------ DATASET ENTRIES

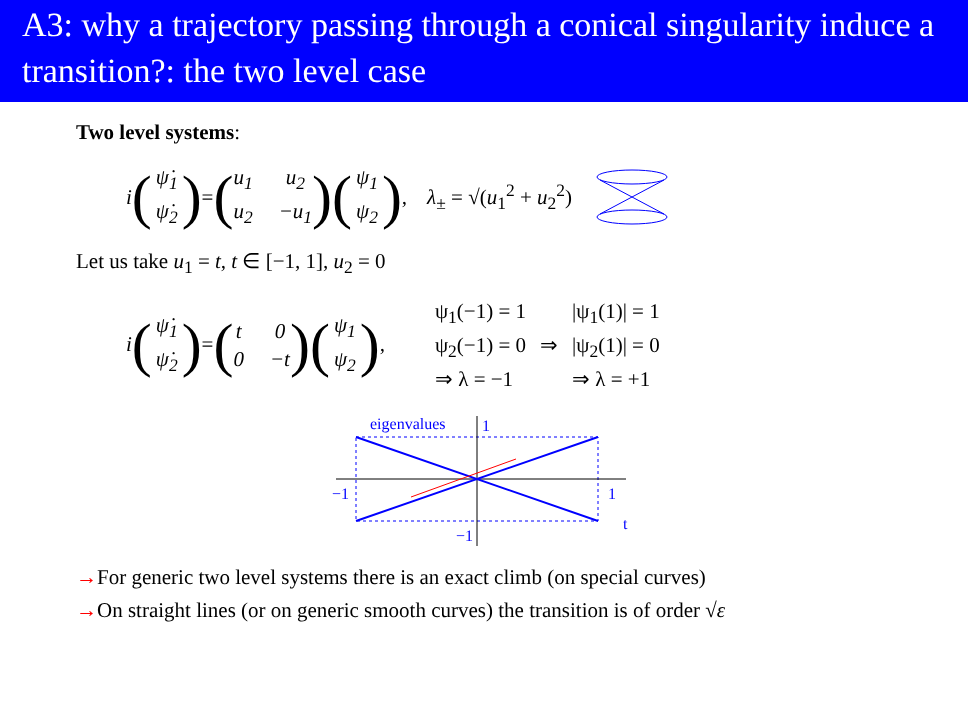A3: why a trajectory passing through a conical singularity induce a transition?: the two level case
Two level systems:
i (ψ̇<sub>1</sub> ψ̇<sub>2</sub>) = (u<sub>1</sub> u<sub>2</sub> u<sub>2</sub> −u<sub>1</sub>) (ψ<sub>1</sub> ψ<sub>2</sub>), λ<sub>±</sub> = √(u<sub>1</sub><sup>2</sup> + u<sub>2</sub><sup>2</sup>)
Let us take u<sub>1</sub> = t, t ∈ [−1, 1], u<sub>2</sub> = 0
i (ψ̇<sub>1</sub> ψ̇<sub>2</sub>) = (t 0 0 −t) (ψ<sub>1</sub> ψ<sub>2</sub>),
ψ<sub>1</sub>(−1) = 1 |ψ<sub>1</sub>(1)| = 1 ψ<sub>2</sub>(−1) = 0 ⇒ |ψ<sub>2</sub>(1)| = 0 ⇒ λ = −1 ⇒ λ = +1
eigenvalues
1
−1
1
−1
t
→For generic two level systems there is an exact climb (on special curves)
→On straight lines (or on generic smooth curves) the transition is of order √ε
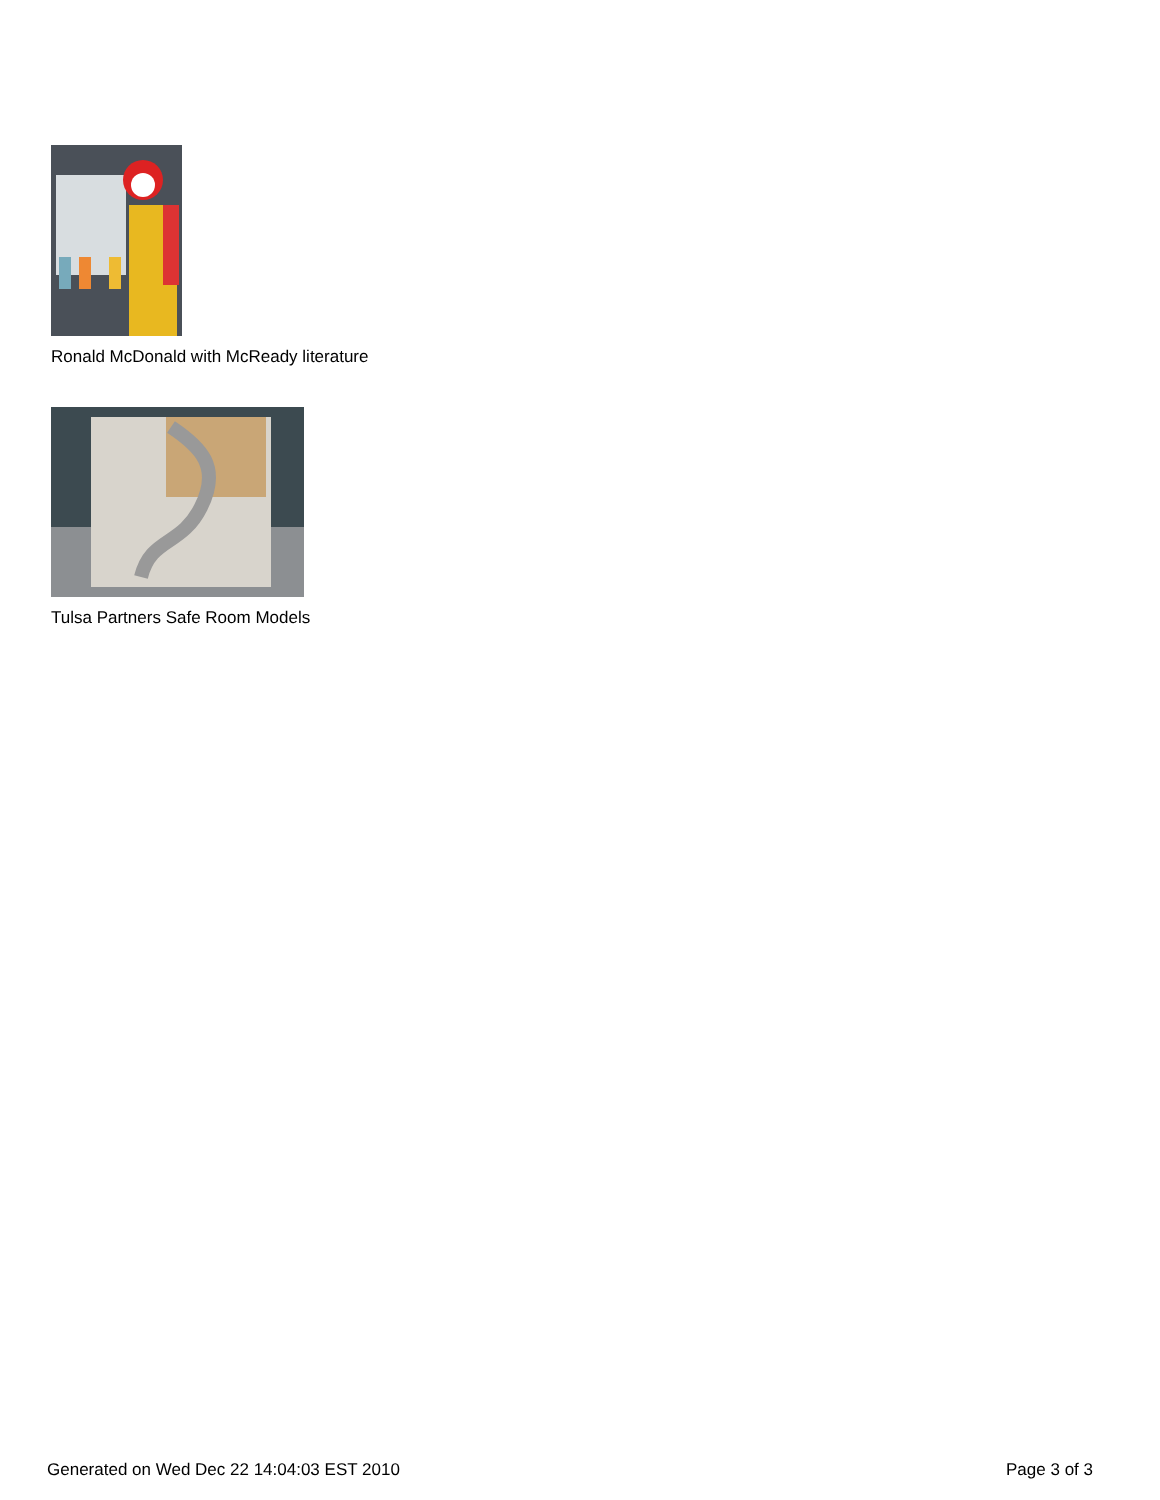Ronald McDonald with McReady literature
Tulsa Partners Safe Room Models
Generated on Wed Dec 22 14:04:03 EST 2010 Page 3 of 3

------------

- [GOAL OF THE EXERCISE]
All lines of the records above that carry the word "systems" should be listed.

- [OUTPUT FOR THIS EXERCISE]
Two level systems:
→For generic two level systems there is an exact climb (on special curves)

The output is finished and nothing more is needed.